**Data items**
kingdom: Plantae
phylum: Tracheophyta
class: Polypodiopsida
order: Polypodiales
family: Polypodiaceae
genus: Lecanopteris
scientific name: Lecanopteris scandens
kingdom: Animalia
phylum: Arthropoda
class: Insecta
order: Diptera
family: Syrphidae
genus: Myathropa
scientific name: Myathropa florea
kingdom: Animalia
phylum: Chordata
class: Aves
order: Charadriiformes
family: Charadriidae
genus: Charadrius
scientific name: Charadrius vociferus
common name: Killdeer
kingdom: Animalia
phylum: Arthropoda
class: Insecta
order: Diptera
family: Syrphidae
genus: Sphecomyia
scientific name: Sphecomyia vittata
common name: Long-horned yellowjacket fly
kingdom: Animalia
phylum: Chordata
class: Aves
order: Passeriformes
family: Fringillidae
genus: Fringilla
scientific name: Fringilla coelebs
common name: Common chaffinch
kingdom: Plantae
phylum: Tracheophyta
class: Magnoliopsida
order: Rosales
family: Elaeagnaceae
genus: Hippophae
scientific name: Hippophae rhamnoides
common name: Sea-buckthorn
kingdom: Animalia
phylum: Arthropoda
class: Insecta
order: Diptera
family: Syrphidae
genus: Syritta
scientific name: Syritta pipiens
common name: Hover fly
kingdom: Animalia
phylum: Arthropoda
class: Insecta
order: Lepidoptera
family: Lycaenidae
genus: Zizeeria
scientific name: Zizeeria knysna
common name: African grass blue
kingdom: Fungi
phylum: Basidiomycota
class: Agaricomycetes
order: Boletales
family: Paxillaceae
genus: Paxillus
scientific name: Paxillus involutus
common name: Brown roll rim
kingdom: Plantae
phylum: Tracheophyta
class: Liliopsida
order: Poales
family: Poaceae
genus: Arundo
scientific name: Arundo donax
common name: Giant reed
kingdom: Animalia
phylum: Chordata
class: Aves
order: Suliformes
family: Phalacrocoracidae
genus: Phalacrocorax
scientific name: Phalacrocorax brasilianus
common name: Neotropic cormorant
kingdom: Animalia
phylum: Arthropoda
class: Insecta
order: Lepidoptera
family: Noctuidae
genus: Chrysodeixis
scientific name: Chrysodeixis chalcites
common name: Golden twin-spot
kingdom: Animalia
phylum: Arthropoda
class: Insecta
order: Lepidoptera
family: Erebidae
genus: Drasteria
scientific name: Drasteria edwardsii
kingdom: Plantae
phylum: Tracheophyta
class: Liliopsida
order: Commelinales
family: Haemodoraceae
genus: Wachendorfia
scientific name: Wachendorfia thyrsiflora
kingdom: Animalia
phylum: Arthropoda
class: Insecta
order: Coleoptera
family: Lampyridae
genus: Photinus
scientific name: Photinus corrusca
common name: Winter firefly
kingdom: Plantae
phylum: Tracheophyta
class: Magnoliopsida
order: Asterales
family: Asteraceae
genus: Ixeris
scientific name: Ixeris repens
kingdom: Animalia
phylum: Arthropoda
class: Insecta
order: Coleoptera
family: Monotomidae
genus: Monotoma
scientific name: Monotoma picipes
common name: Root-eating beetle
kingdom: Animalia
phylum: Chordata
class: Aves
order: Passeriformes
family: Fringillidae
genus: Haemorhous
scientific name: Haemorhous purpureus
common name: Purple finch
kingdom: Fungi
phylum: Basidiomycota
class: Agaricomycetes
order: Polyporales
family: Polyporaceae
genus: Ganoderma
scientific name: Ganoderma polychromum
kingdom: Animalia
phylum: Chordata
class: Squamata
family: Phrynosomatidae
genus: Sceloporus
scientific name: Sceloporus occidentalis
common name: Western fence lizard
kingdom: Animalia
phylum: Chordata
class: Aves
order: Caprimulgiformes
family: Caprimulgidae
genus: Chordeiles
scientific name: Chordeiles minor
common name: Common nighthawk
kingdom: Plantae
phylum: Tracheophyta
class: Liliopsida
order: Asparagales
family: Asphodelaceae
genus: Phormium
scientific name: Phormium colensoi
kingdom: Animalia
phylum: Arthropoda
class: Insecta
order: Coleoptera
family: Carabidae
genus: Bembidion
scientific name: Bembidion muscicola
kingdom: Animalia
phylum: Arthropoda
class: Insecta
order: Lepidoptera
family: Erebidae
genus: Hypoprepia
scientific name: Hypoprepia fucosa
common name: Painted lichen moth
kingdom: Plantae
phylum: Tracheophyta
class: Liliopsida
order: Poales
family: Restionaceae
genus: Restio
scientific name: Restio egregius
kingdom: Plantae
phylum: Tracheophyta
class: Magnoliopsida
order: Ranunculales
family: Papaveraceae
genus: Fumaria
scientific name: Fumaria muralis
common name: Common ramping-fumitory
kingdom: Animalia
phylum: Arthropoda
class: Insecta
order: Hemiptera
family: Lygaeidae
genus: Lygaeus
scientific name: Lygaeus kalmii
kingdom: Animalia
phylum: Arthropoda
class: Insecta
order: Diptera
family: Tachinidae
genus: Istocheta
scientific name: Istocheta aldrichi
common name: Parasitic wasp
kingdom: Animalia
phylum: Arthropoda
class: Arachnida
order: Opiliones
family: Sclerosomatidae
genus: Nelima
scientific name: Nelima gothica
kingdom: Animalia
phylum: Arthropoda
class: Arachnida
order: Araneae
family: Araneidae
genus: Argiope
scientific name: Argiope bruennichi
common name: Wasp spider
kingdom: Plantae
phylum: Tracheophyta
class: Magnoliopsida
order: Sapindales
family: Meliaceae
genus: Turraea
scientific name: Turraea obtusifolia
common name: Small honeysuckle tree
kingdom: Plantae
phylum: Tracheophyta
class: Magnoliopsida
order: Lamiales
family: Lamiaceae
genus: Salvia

**AIM**
Can you copy, word for word, the stretch from the line containing "scientific name: Nelima gothica" through the end of the items?

**REPLY TO THE EXERCISE**
scientific name: Nelima gothica
kingdom: Animalia
phylum: Arthropoda
class: Arachnida
order: Araneae
family: Araneidae
genus: Argiope
scientific name: Argiope bruennichi
common name: Wasp spider
kingdom: Plantae
phylum: Tracheophyta
class: Magnoliopsida
order: Sapindales
family: Meliaceae
genus: Turraea
scientific name: Turraea obtusifolia
common name: Small honeysuckle tree
kingdom: Plantae
phylum: Tracheophyta
class: Magnoliopsida
order: Lamiales
family: Lamiaceae
genus: Salvia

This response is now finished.